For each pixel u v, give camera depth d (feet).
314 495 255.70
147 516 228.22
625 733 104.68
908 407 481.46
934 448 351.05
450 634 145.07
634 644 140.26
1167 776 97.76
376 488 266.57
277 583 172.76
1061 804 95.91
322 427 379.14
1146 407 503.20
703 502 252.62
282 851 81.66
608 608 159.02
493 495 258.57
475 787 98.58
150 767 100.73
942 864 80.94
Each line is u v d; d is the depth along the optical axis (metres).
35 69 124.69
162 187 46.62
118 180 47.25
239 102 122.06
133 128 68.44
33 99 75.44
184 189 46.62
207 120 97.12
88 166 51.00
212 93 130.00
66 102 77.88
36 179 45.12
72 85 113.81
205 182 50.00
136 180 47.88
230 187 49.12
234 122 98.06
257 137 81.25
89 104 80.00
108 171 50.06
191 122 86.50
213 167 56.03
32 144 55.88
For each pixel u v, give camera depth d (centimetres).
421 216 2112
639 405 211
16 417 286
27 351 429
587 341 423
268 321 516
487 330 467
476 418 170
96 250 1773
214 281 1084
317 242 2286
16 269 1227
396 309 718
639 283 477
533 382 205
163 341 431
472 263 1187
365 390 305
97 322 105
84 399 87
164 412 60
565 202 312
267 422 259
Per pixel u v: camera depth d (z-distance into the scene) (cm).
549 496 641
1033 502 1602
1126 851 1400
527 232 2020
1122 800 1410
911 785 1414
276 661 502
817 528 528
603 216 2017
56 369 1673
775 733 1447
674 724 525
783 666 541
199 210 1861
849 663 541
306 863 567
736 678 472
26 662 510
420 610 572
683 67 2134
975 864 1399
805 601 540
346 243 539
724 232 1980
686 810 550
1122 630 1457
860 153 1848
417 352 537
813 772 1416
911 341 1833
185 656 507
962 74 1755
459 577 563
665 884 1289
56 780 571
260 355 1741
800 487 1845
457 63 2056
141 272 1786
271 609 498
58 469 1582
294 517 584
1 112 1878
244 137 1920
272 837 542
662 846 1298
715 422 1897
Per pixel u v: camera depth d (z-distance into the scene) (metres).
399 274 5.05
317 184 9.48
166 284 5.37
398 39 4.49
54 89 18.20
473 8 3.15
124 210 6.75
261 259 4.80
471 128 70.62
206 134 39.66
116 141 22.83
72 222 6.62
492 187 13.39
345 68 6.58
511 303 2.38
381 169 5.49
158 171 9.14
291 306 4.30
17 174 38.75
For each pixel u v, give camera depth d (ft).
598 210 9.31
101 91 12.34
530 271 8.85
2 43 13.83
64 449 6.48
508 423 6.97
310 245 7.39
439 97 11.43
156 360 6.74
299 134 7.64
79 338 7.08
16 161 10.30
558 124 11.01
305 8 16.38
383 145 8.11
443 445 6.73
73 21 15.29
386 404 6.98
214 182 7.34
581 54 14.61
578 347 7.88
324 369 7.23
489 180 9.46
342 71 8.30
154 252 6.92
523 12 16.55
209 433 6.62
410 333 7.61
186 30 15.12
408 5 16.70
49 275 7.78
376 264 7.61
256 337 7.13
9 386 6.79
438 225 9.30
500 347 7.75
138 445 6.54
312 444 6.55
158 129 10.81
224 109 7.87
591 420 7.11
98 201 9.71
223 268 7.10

------------------------------------------------------------------------

# What the exercise asks
Restate word for word the entries above from the line with "346 243 539" through the line with "209 433 6.62", inclusive, leaving out everything else.

# Worked solution
346 243 539
724 232 1980
686 810 550
1122 630 1457
860 153 1848
417 352 537
813 772 1416
911 341 1833
185 656 507
962 74 1755
459 577 563
665 884 1289
56 780 571
260 355 1741
800 487 1845
457 63 2056
141 272 1786
271 609 498
58 469 1582
294 517 584
1 112 1878
244 137 1920
272 837 542
662 846 1298
715 422 1897
Per pixel u v: camera depth d (z-distance into the scene) (metres).
399 274 5.05
317 184 9.48
166 284 5.37
398 39 4.49
54 89 18.20
473 8 3.15
124 210 6.75
261 259 4.80
471 128 70.62
206 134 39.66
116 141 22.83
72 222 6.62
492 187 13.39
345 68 6.58
511 303 2.38
381 169 5.49
158 171 9.14
291 306 4.30
17 174 38.75
For each pixel u v, give camera depth d (ft).
598 210 9.31
101 91 12.34
530 271 8.85
2 43 13.83
64 449 6.48
508 423 6.97
310 245 7.39
439 97 11.43
156 360 6.74
299 134 7.64
79 338 7.08
16 161 10.30
558 124 11.01
305 8 16.38
383 145 8.11
443 445 6.73
73 21 15.29
386 404 6.98
214 182 7.34
581 54 14.61
578 347 7.88
324 369 7.23
489 180 9.46
342 71 8.30
154 252 6.92
523 12 16.55
209 433 6.62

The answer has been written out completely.